▸ **About this exercise**:
Only the lines below starting at the one containing "at 15-3-108(d)(1). |" and ending at the one containing "Fund Rule.pdf |" belong in the answer, each copied exactly.

▸ **Input material**:
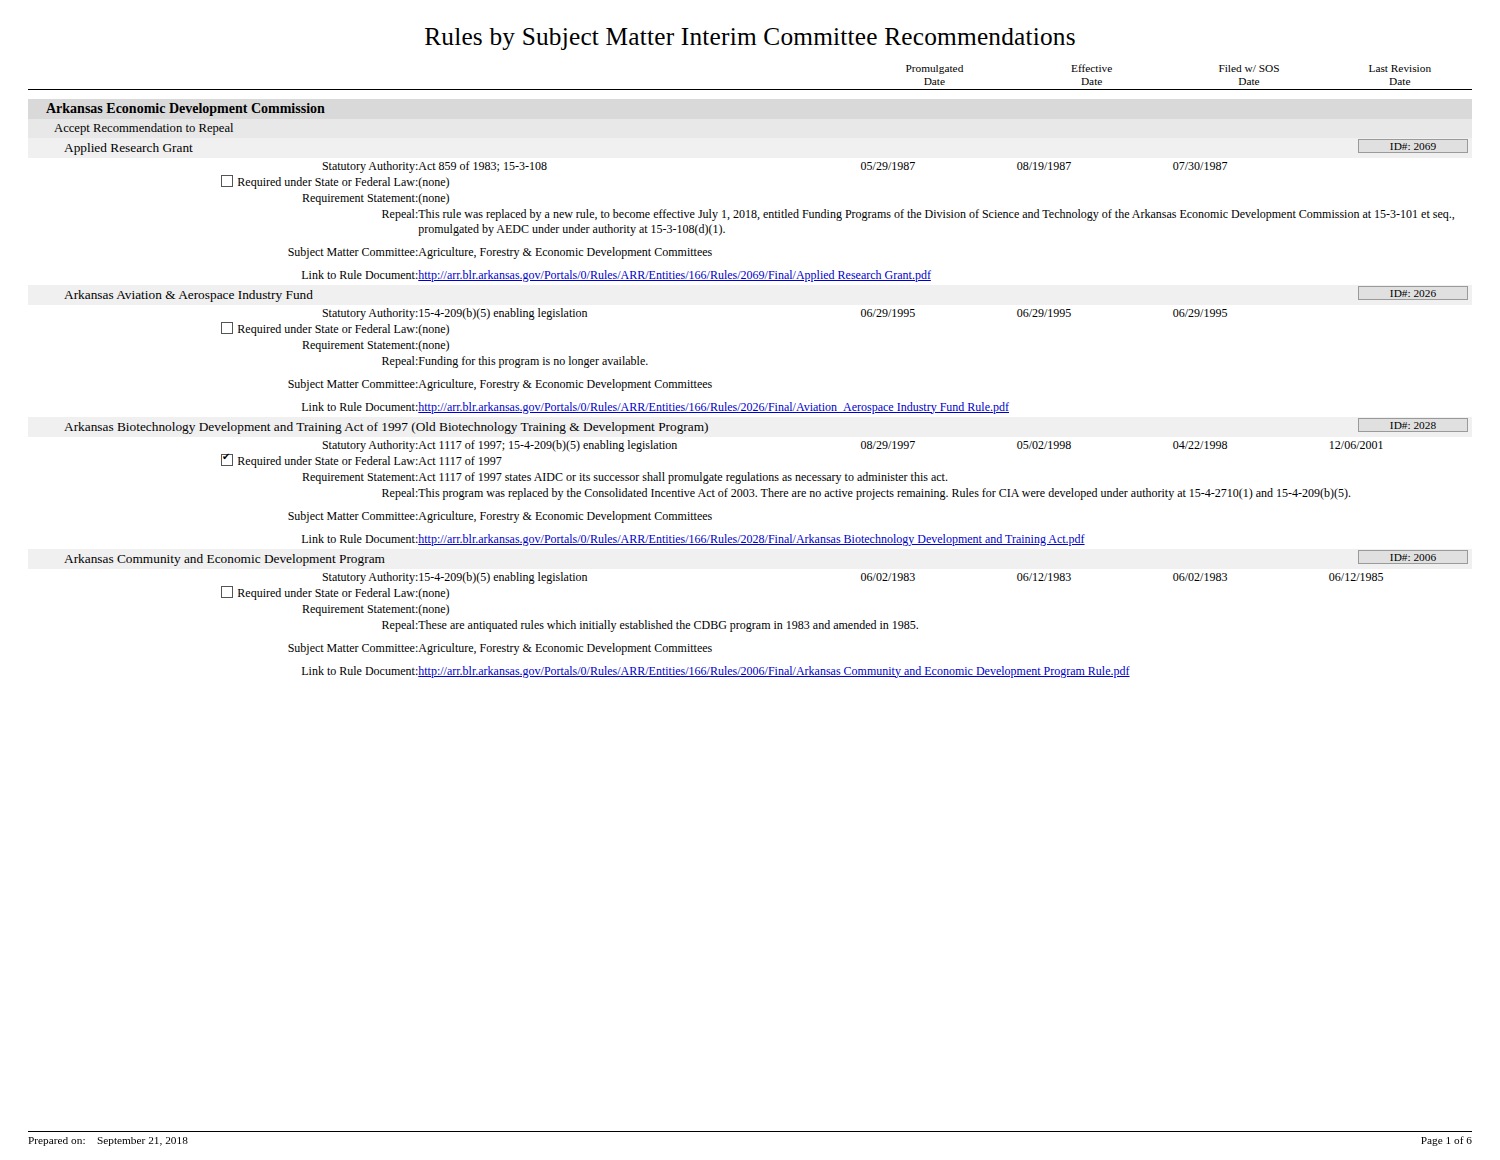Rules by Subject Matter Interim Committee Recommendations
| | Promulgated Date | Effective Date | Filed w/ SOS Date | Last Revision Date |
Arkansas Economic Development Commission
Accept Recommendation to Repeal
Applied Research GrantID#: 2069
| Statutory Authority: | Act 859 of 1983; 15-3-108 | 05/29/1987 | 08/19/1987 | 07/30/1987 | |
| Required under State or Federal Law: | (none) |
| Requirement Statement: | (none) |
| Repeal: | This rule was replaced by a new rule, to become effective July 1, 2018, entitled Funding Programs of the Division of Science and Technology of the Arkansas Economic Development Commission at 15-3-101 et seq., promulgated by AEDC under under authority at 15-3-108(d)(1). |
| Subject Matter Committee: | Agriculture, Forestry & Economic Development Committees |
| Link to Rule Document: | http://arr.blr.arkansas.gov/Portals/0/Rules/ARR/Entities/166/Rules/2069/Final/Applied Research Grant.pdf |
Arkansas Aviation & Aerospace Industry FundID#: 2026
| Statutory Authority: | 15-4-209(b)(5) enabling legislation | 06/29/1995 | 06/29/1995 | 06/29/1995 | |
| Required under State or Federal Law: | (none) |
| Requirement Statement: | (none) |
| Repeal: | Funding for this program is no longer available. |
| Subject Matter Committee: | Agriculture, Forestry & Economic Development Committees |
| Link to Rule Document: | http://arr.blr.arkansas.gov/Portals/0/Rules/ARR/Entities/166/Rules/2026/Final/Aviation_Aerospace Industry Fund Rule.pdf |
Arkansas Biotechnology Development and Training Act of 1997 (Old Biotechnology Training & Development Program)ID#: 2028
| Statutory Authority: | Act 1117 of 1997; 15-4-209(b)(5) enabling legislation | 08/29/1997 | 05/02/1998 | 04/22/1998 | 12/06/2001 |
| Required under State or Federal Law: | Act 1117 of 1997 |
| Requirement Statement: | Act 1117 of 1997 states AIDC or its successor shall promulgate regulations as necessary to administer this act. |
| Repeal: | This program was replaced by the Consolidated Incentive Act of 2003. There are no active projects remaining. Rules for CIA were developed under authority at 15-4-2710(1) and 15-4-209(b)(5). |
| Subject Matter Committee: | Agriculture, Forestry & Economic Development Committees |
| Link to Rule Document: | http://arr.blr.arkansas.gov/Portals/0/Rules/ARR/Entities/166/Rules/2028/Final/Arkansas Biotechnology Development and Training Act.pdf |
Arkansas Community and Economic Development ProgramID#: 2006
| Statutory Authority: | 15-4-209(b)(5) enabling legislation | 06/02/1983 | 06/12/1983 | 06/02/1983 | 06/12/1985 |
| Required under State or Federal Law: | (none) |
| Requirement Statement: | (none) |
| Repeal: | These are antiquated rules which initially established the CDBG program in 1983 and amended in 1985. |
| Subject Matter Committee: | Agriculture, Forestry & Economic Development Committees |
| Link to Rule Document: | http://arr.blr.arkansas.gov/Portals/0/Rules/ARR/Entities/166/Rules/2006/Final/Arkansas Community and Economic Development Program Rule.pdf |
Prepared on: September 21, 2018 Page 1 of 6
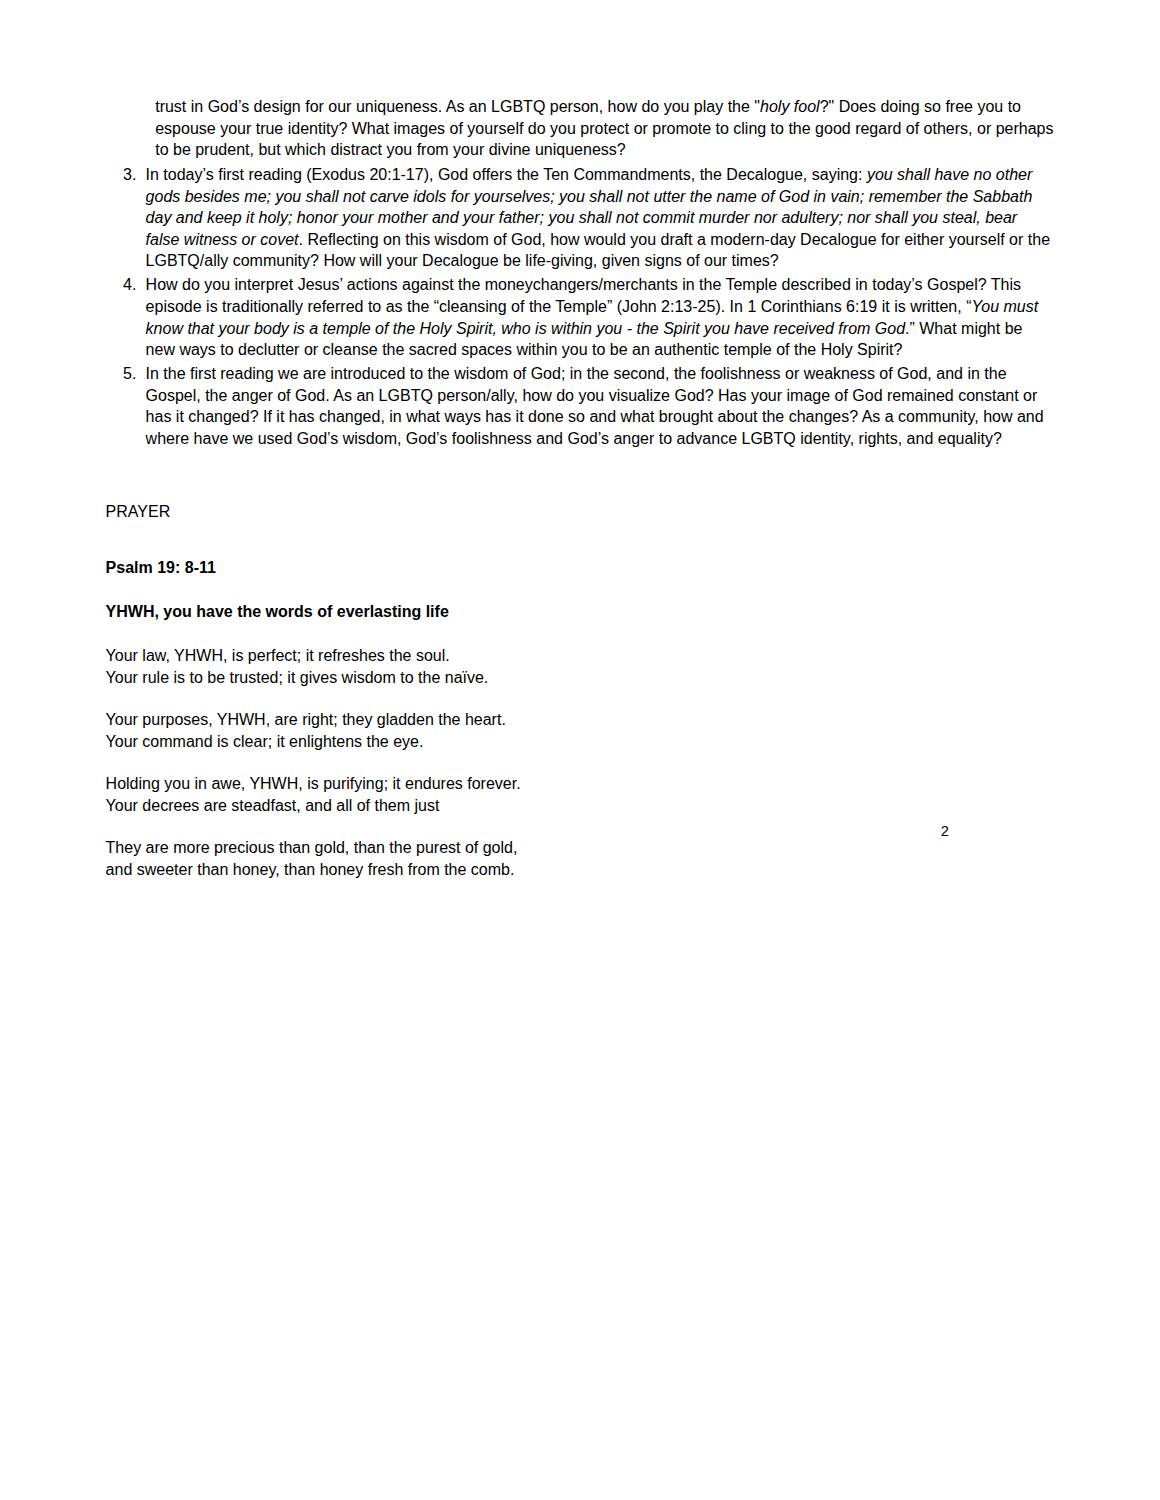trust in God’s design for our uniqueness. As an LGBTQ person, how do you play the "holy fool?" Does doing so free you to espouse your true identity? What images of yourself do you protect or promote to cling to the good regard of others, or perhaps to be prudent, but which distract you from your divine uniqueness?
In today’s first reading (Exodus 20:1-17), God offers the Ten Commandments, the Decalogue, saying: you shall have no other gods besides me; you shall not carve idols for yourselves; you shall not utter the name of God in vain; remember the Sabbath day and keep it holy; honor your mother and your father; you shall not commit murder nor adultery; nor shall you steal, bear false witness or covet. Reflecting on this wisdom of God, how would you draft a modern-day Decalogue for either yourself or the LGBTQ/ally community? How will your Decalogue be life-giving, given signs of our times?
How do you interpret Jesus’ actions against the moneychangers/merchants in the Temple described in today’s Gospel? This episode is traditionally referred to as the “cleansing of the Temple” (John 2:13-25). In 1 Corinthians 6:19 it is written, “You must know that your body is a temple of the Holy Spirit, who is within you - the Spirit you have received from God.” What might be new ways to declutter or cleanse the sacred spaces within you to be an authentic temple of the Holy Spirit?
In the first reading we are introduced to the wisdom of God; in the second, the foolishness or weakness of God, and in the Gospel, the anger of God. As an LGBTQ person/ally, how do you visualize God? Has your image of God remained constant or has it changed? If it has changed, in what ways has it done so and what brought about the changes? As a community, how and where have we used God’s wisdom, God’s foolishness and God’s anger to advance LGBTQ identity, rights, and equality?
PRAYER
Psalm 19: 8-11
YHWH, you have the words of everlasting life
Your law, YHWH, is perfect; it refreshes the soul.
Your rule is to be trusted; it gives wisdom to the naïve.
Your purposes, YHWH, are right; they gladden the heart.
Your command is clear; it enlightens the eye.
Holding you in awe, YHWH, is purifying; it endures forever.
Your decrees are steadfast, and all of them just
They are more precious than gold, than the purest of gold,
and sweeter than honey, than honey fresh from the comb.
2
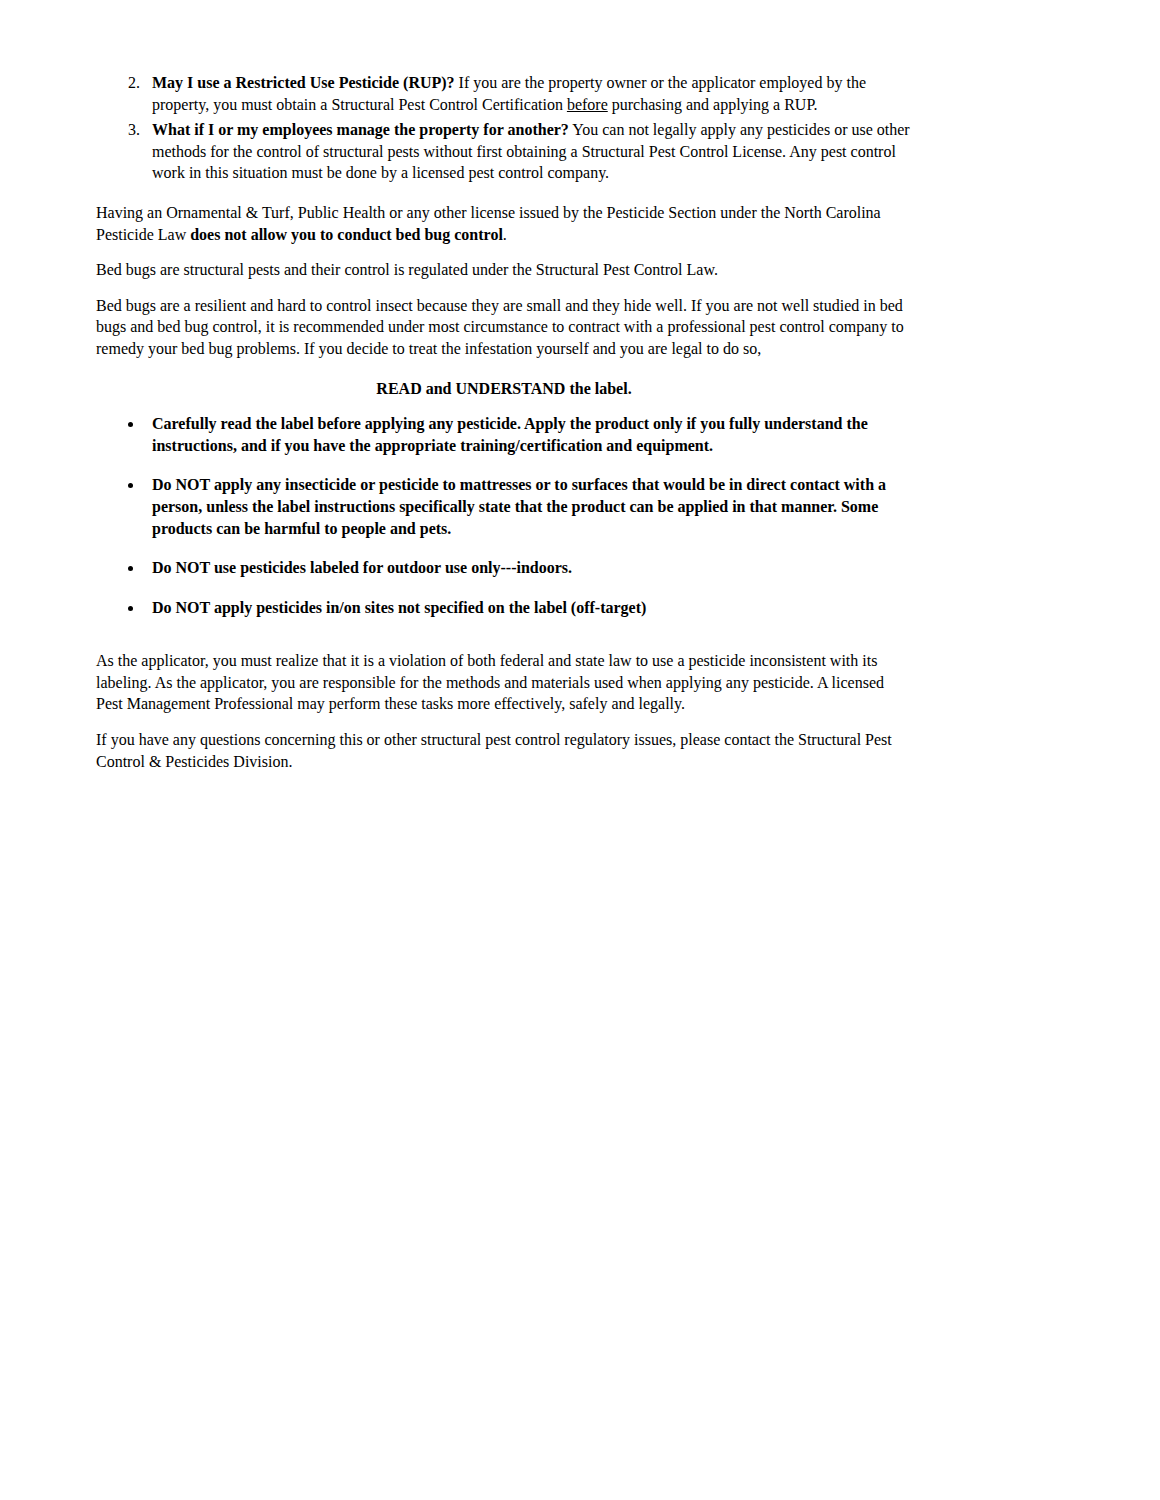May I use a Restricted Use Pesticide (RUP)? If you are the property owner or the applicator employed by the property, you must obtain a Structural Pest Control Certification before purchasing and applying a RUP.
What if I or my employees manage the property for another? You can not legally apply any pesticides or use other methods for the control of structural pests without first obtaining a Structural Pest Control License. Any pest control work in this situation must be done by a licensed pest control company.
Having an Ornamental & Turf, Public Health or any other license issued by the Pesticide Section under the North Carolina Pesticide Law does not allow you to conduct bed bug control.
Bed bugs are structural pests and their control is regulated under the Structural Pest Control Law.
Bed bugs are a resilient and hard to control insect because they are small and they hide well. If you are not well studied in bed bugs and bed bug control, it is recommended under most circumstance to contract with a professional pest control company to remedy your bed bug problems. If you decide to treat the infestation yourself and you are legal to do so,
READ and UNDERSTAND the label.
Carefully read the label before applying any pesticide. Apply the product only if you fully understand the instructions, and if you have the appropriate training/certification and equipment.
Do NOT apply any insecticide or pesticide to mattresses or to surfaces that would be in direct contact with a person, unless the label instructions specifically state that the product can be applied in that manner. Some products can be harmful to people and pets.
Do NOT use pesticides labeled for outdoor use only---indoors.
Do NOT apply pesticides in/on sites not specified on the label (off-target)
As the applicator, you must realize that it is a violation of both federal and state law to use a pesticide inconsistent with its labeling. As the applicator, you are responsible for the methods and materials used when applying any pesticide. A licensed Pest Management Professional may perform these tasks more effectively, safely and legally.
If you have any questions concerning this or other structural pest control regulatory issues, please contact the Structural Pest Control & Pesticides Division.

▸ **Exercise answer**:
| Repeal: | This rule was replaced by a new rule, to become effective July 1, 2018, entitled Funding Programs of the Division of Science and Technology of the Arkansas Economic Development Commission at 15-3-101 et seq., promulgated by AEDC under under authority at 15-3-108(d)(1). |
| Subject Matter Committee: | Agriculture, Forestry & Economic Development Committees |
| Link to Rule Document: | http://arr.blr.arkansas.gov/Portals/0/Rules/ARR/Entities/166/Rules/2069/Final/Applied Research Grant.pdf |
Arkansas Aviation & Aerospace Industry FundID#: 2026
| Statutory Authority: | 15-4-209(b)(5) enabling legislation | 06/29/1995 | 06/29/1995 | 06/29/1995 | |
| Required under State or Federal Law: | (none) |
| Requirement Statement: | (none) |
| Repeal: | Funding for this program is no longer available. |
| Subject Matter Committee: | Agriculture, Forestry & Economic Development Committees |
| Link to Rule Document: | http://arr.blr.arkansas.gov/Portals/0/Rules/ARR/Entities/166/Rules/2026/Final/Aviation_Aerospace Industry Fund Rule.pdf |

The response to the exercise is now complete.